Peor es la muerte

—Buscamos una mujer —dijo el oficial mirándoles con desconfianza—. Una esclava fugitiva, una asesina muy peligrosa.

—¿Una mujer, jefe? —inquirió perplejo Yulwei arrugando el ceño—. ¿Y dice que es muy peligrosa, jefe?

—¡Sí, una mujer! —el oficial, impacientado, agitó un brazo—. Alta, de pelo corto y con una cicatriz en el rostro. Irá bien armada, seguramente con un arco —justo delante de él, con la vista clavada en el polvo del camino, estaba Ferro, alta, de pelo corto, con una cicatriz en el rostro y un arco colgado del hombro—. ¡Las más altas autoridades la buscan! ¡Una ladrona y una asesina, culpable de innumerables crímenes!

Yulwei sonrió con humildad y extendió las manos.

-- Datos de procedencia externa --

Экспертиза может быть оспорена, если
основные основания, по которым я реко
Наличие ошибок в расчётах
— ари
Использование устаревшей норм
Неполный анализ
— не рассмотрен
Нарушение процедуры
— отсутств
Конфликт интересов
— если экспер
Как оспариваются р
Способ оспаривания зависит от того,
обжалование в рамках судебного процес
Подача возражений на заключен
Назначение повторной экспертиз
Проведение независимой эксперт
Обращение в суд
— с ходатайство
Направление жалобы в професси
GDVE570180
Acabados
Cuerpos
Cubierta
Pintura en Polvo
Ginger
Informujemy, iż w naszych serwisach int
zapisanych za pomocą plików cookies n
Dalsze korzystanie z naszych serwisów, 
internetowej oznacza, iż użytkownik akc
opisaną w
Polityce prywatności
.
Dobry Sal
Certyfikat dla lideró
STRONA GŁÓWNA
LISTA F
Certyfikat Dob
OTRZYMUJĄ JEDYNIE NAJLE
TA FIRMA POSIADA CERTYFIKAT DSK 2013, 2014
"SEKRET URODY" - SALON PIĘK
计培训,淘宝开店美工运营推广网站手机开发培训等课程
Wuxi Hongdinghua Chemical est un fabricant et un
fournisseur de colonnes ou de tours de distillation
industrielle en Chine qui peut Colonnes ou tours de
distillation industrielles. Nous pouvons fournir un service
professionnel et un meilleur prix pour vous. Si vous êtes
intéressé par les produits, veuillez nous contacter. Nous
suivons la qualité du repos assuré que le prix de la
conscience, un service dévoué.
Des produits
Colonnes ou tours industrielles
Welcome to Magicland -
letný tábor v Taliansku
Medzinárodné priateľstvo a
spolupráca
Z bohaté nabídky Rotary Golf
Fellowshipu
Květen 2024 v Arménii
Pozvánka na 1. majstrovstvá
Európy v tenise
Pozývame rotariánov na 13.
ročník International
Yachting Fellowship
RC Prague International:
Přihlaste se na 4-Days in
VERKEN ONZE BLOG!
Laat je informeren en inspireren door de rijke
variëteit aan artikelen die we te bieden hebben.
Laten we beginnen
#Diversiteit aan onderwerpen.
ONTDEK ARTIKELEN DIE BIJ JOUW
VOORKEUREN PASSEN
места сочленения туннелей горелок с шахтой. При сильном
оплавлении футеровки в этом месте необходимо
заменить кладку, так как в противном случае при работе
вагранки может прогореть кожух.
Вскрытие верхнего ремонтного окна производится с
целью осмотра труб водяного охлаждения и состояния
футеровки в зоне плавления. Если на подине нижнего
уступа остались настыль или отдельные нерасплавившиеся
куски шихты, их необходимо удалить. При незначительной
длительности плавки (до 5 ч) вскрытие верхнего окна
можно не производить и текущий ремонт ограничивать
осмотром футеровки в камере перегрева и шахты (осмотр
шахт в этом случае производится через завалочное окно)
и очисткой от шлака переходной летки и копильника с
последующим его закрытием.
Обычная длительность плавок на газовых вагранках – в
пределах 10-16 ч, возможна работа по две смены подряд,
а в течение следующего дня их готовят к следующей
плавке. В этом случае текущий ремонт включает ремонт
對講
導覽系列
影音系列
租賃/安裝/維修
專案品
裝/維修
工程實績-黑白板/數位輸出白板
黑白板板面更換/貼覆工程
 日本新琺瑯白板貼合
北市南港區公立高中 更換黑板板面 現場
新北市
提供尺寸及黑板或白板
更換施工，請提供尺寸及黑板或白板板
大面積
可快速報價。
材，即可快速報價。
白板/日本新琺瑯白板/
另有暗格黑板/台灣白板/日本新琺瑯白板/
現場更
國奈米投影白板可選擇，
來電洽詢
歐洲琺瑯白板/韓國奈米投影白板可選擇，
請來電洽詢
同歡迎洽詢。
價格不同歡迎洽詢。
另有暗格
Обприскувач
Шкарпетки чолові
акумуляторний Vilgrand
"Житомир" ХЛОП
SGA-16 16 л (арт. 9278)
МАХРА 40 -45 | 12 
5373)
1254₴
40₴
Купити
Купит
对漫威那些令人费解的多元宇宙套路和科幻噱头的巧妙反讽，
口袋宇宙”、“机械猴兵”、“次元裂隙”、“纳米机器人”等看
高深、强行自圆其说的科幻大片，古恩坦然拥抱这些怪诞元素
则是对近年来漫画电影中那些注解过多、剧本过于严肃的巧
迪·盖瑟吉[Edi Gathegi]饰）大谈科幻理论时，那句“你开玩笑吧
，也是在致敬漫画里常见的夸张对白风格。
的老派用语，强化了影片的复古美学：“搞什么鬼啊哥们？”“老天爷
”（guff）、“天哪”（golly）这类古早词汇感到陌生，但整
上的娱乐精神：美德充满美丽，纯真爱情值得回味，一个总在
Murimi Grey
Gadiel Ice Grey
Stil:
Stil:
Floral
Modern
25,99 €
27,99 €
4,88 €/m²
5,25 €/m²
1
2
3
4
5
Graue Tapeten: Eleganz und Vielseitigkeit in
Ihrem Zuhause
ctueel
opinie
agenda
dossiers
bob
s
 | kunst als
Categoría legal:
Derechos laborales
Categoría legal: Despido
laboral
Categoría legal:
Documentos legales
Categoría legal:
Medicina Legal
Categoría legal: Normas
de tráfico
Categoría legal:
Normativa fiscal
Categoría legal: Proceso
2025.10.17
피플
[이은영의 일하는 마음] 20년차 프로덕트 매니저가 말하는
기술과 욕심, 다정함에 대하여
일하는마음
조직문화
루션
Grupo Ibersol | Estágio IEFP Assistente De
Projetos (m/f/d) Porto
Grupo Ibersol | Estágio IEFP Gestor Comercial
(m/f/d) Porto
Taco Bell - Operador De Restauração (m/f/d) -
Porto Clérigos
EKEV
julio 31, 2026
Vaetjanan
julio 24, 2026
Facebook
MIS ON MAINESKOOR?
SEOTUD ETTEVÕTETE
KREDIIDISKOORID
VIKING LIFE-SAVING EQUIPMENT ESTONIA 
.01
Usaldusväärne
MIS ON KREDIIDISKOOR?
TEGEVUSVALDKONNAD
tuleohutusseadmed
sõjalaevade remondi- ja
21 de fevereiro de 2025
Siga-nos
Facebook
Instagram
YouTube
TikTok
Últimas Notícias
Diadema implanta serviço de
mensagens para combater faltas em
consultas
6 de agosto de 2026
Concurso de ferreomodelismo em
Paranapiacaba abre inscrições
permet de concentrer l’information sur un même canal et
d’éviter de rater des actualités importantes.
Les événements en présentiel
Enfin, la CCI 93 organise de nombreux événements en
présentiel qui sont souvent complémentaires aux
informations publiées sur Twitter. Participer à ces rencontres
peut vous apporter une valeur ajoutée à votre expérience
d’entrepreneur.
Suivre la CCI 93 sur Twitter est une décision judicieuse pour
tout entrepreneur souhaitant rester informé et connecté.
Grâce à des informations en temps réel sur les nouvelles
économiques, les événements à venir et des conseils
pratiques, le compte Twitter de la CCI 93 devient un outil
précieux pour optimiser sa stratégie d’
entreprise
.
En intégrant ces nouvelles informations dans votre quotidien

—No hemos visto a nadie así, jefe. Ya ve que mi hijo y yo no llevamos armas —Ferro miró con aprensión la resplandeciente hoja curva de la espada que tenía metida en el cinto. Pero no parecía que el oficial hubiera advertido su presencia. Lanzaba manotazos a una mosca mientras Yulwei proseguía con su perorata—. Ninguno de los dos sabríamos qué hacer con un arco, se lo aseguro. Dios es nuestra única protección, jefe, Dios y los invencibles soldados del Emperador.

El oficial soltó un resoplido.

—Sabia elección, anciano. ¿Qué le trae por aquí?

—Me dedico al comercio, voy a Dagoska a comprar especias —y haciendo una pronunciada reverencia, añadió—, con su amable permiso.

—Comercia usted con los pálidos ésos, ¿eh? ¡Maldita Unión! —el oficial escupió al suelo—. En fin, todo el mundo tiene que ganarse la vida, aunque sea de una manera tan vergonzosa. Comercie mientras pueda, porque dentro de no mucho no va a quedar ni rastro de los pálidos. ¡Los vamos a arrojar al mar! —el oficial hinchó el pecho lleno de orgullo—. ¡El Emperador, Uthman-ul-Dosht lo ha jurado! ¿Qué opina de eso, eh, anciano?

—Oh, ése sí que será un gran día —dijo Yulwei volviendo a hacer una pronunciada reverencia—. ¡Quiera Dios que lo veamos pronto, jefe!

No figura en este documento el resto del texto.